Sunday, February 28, 2016

Aaron Collier, Continued...

Aaron Collier                  Photo Courtesy of Jonathan Traviesa
This post will make more sense if you read the previous piece about Aaron Collier's show at Tulane.

Aaron Collier and I exchanged emails before I wrote a post about about his show. When it was finished I sent him a link to the piece I wrote about his work and invited a response from him. I told him that I am more interested in a dialogue than hit and run art writing. It is not customary for artists to respond to art reviews, but I am not really a critic. I aim to articulate my experience of artworks and my thoughts about art more broadly. I asked Aaron to share his thoughts about what I wrote and he did. I found these passages illuminating and asked him if I could post them here. I have his okay. His comments are in blue. 

On the medium:

AC: One of the mesmerizing features of using the Flashe, which I think you picked up on but relate to differently than I did, is its ability to seep and flatten and settle without any texture. Whereas you noted that the effect was like trying to meet the gaze through mirrored sunglasses (feeling denied "entry"), I perceive the lure to keep pulling me as the viewer closer, closer, closer into the work, with the scale of the painting filling the periphery and enveloping.  But, the lines do, in my opinion, too, remain elusive. I don't find myself "stopping" at the texture or the viscosity of the paint in the same way that oils stop me at their swell or shiny surface...  With Flashe, I don't follow the allure only to pull back and declare the surface distant so much as persisting in following the mark into a seemingly endless recessive space.

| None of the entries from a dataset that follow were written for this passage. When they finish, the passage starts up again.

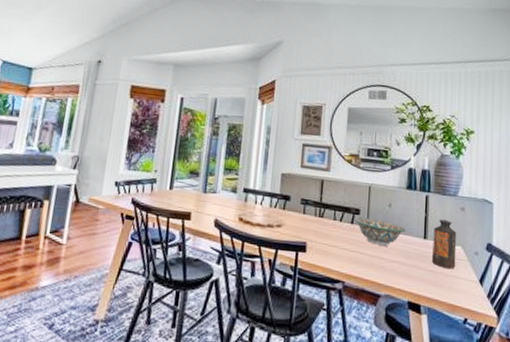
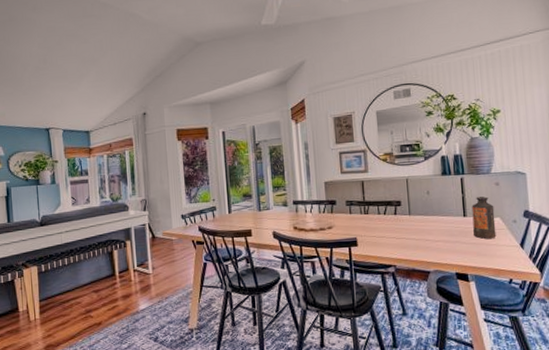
decorative bowl: present [355,217,406,246] -> none [397,207,446,229]

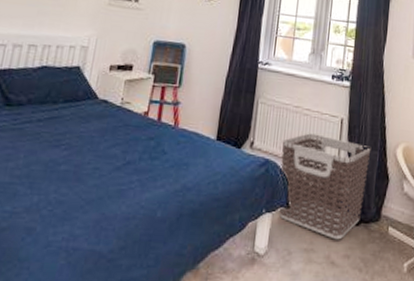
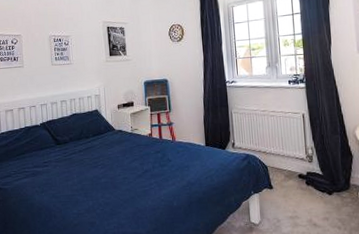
clothes hamper: present [279,133,372,240] -> none [256,129,333,207]

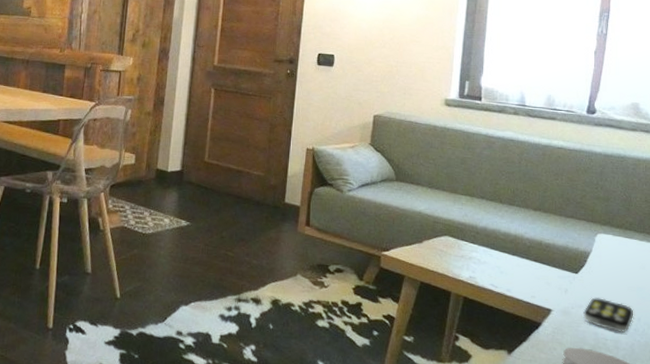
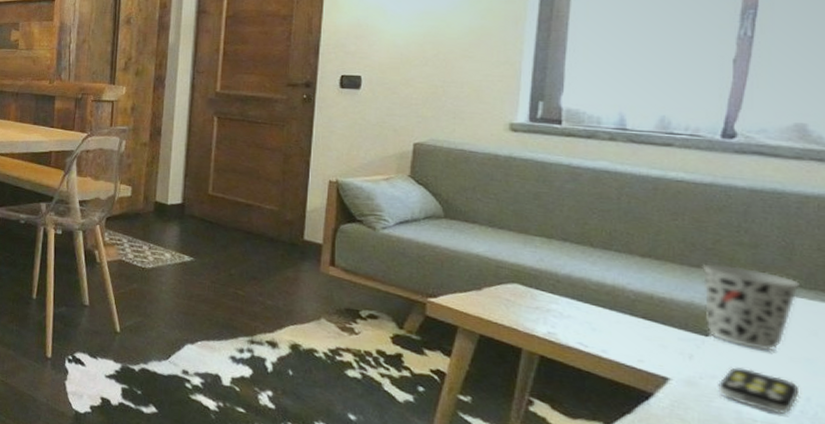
cup: none [573,215,635,283] -> present [701,264,801,351]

This issue of surface is so interesting to me and it comes up again and again when looking at and talking about paintings. Surface is related to what with some paintings feels like an ideal viewing distance. Sometimes I see a painting that draws me in but as I move closer the image stiffens or the illusion of distance closes. Sometimes though what you see from a distance gets stranger upon closer examination. I like that. I like leaning in and wondering how is that put together? 

On the owls: 

AC: The three owls, in my own estimation, were a way of suggesting that the physical world is not necessarily more revelatory than the illusory world of the images, so yourself feeling scattered back to the images is great to hear...  The pigeon reference was super sharp and poignant there, and I had not even considered such!  The owls seeming so physical and present and certain at first, only to break down and reveal their plastic seams and decoy-ness, was a hope as I considered their inclusion. 



Aaron Collier  Looking Into  Photo Courtesy of the Artist
Aaron Collier    Looking At    Photo Courtesy of the Artist

On contrasting experience:

AC: I found it interesting that you connected with the piece that sought to deny connection, those horizontal bands resisting "entry" or the "picture as window," an allusion that many of the other paintings were intended to construct.  Looking At is intended to contrast Looking Into, its neighbor to the right, the former obstructing entry (perhaps for the blue snippet in the bottom left?) and the latter inviting it.  But, I totally believe that we ask paintings to woo us in our own idiosyncratic ways...

I am caught on the phrase "intended to construct." Maybe this is part of what I sense in some of the works: the construction following the intention rather than the construction occurring simultaneously with, not so much intention as a hunch. Maybe the paintings in which the intention was accomplished successfully lack an open-ended quality or weirdness that I am attracted to. The piece titled Looking At is weird and I like that. Of course another viewer may have the opposite reaction, seek a kind of intention or closure. 

(Aaron, thank you for your thoughts and for extending the conversation.)